The last few times I've updated our MFE firewalls, I've had some downtime that I can't account for. Here is the situation:
We have two applicances in HA. MFE1 is the primary and MFE2 is the standby. When I update them, I've been Downloading the package to each one, then Installing the update on MFE2. This goes without any problems. After I'm assured that MFE2 is back up and once again the standby device in the HA cluster, I Install the package on MFE1. Here's where things go wonky. Despite the Cluster type being Peer to Peer with a Cluster Takeover Time of 13 seconds, the appliances do not appear to roll over. This results in our Internet being down until MFE1 finishes its reboot cycle (appx 3-5 minutes, although I've never timed it exactly).. When it finally comes back up, the Cluster Status will show that MFE2 is now the primary and MFE1 is the standby. Then, just for giggles and grins, I'll reboot MFE2 to force MFE1 to become the primary again. During this reboot of MFE2, we do not lose any Internet connectivity, indicating the HA is working fine.

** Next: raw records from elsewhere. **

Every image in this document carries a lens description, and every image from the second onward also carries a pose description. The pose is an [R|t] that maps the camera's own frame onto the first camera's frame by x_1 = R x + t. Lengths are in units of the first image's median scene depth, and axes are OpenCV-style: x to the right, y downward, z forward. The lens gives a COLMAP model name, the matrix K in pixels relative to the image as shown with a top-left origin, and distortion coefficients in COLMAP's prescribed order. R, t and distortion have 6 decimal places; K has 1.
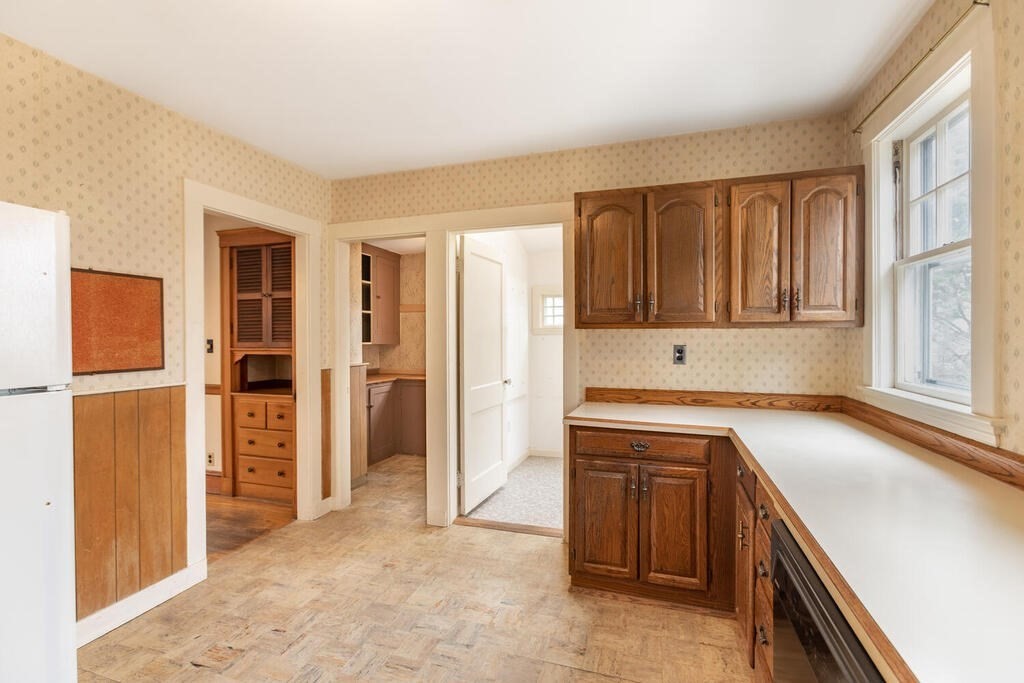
lens RADIAL K [[460.7, 0, 510.6], [0, 460.7, 344.0], [0, 0, 1]] dist [-0.001555, 0.001111]
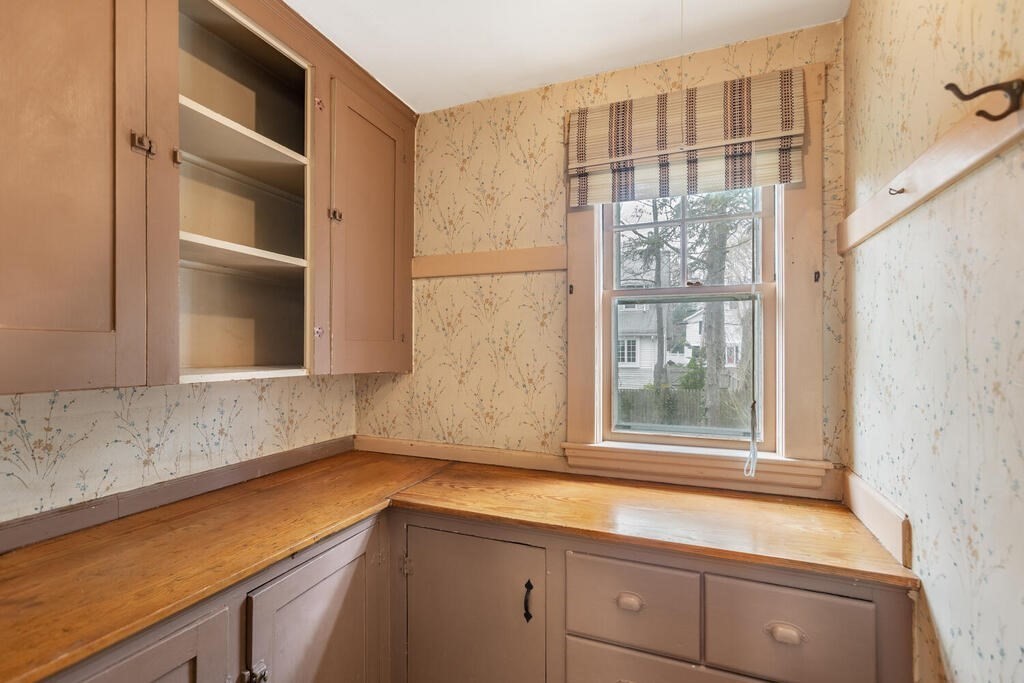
lens RADIAL K [[466.0, 0, 511.6], [0, 466.0, 347.9], [0, 0, 1]] dist [-0.004303, 0.000108]
pose [[0.997749, 0.005232, -0.066854, -0.142203], [-0.005948, 0.999927, -0.010518, -0.013363], [0.066794, 0.010892, 0.997707, 0.656102]]
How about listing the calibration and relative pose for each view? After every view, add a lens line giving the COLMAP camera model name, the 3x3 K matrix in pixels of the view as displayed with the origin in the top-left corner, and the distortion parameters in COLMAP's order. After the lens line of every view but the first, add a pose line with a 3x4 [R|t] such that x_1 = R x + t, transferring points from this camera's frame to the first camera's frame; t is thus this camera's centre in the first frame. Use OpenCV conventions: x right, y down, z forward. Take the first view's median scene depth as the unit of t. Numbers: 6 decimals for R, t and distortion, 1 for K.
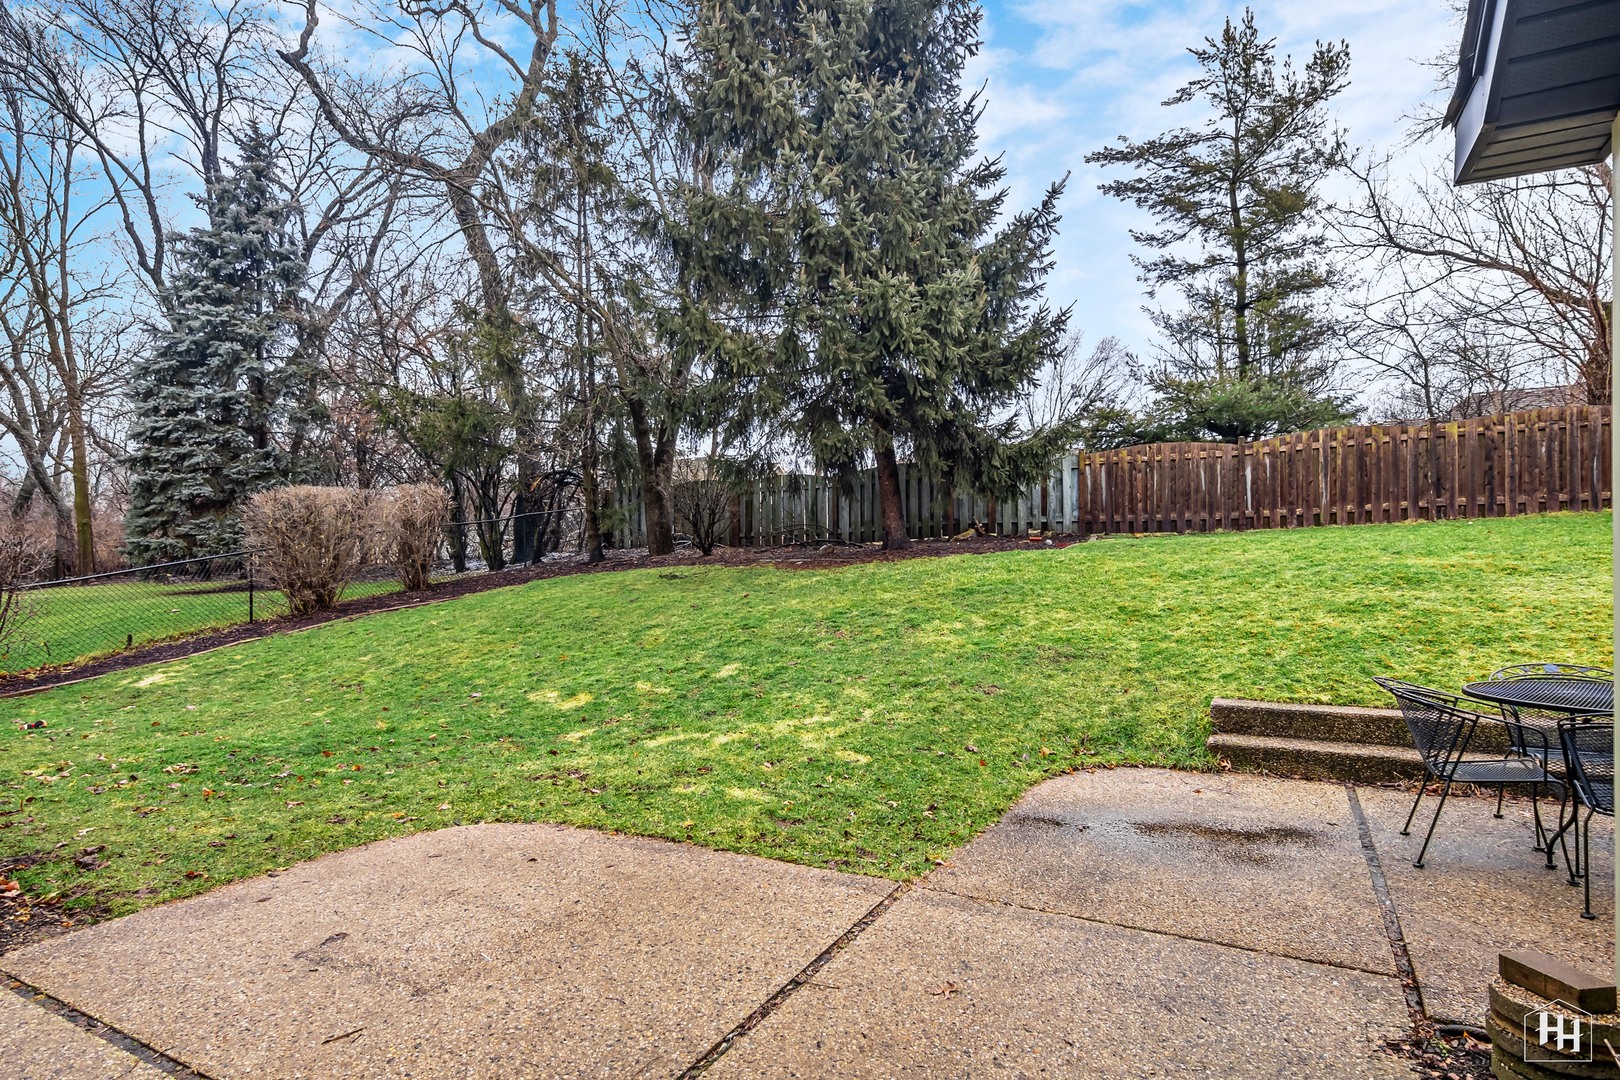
lens RADIAL K [[829.8, 0, 759.7], [0, 829.8, 570.9], [0, 0, 1]] dist [0.006328, 0.000074]
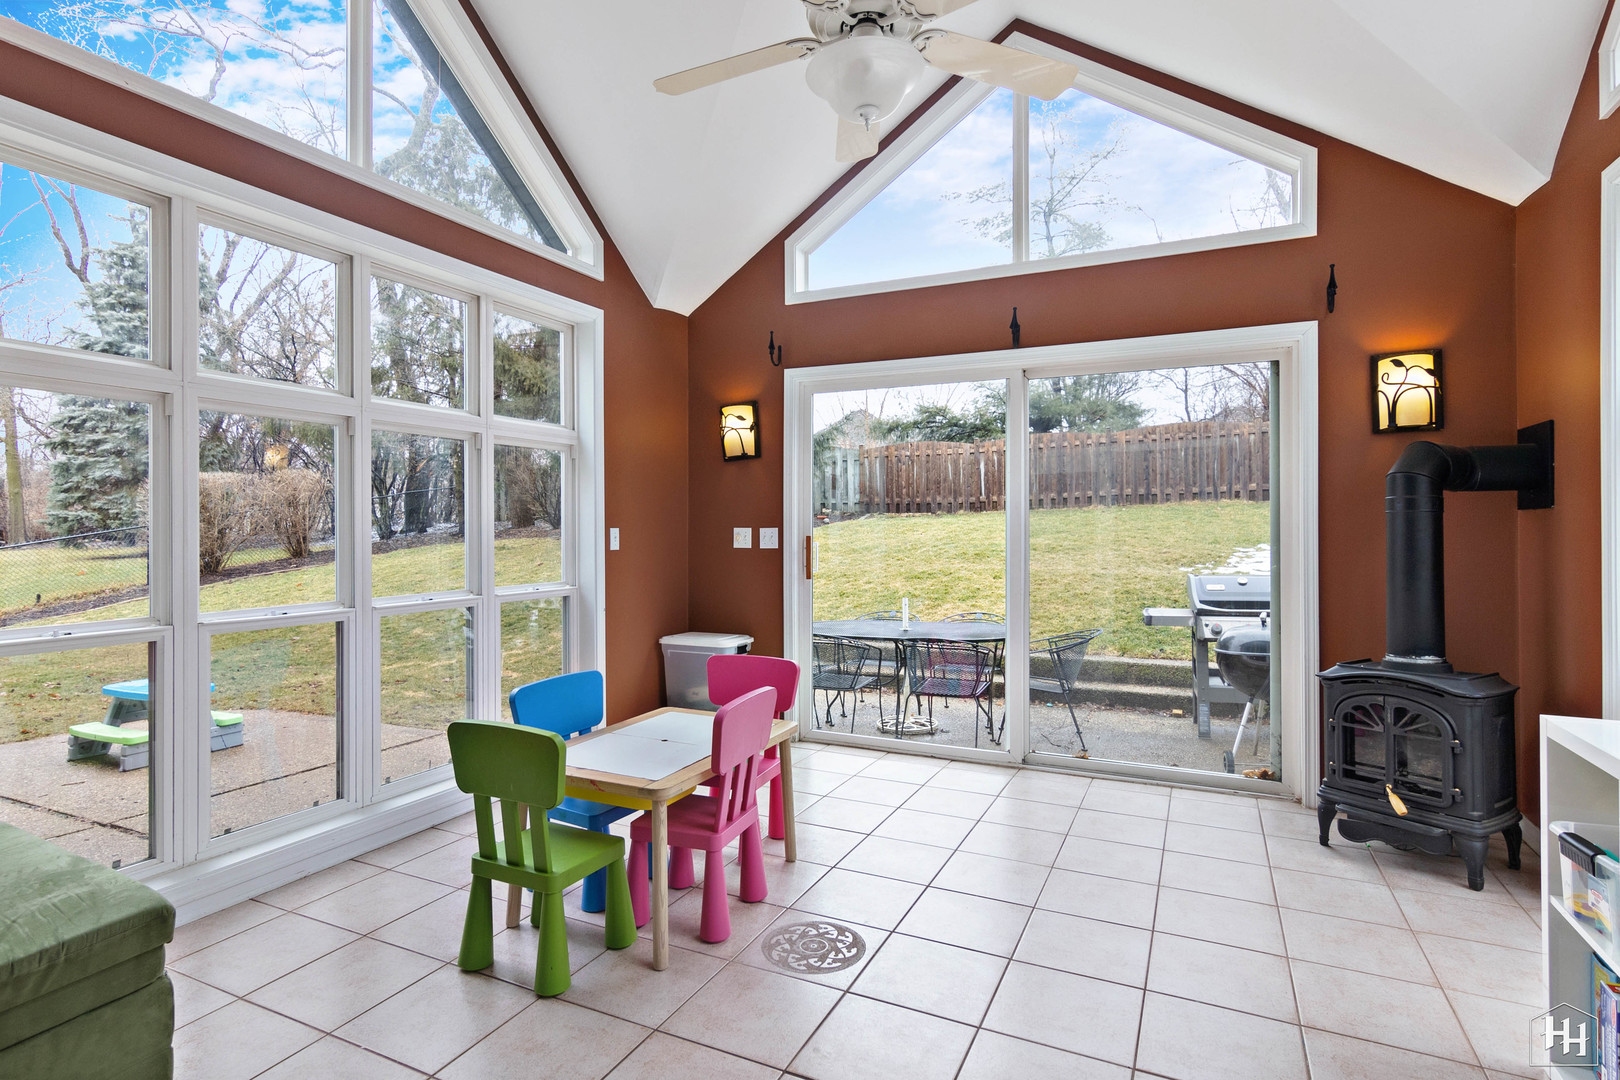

So, why do you suppose that HA does not work when I reboot MFE1? Am I doing something wrong or out of order?
As always, TIA.
It doesn't look as though you are doing things out of order - that's how I would do it.
I don't think it necessarily has anything to do with applying patches, it sounds more like a generic HA problem. I assume that when you click on the Cluster Status button it indicates that the cluster is OK (showing MFE2 as the secondary, rather than saying something to suggest that it isn't functioning as part of the cluster). I guess if you are applying the updates through the GUI by connecting to the cluster IP address that, at an admin level at least, the cluster is functioning.
You may need to raise a ticket and run it past technical support, because what you are describing suggests that the secondary doesn't realise or doesn't receive the communication to say that the primary is no longer available. You will probably need to find a convenient period of time to try some failover tests (pulling network cables out of monitored inteterfaces, or shutting down MFE1 for a while to see if MFE2 ever realises that it needs to take over).
It could be that MFE2 *is* aware that MFE1 is not there but is somehow unable to grab the cluster IP addresses (which is why everything seems to halt until MFE1 comes back).
Connect directly to MFE2's physical IP address (rather than the cluster address) and, with MFE1 shut down, see if the cluster status changes.
I agree with Phil, and to add a little more, what might be happening is that the firewalls are failing over properly, but arp entries on routers and switches in your network may not be updating (so the packets are being sent to the wrong firewall).
To ensure that failover is functioning properly, try running "cf cluster failover", the very first line will show whether the firewall is acting as primary or standby. If that output shows the correct information then it may be worth looking at arp.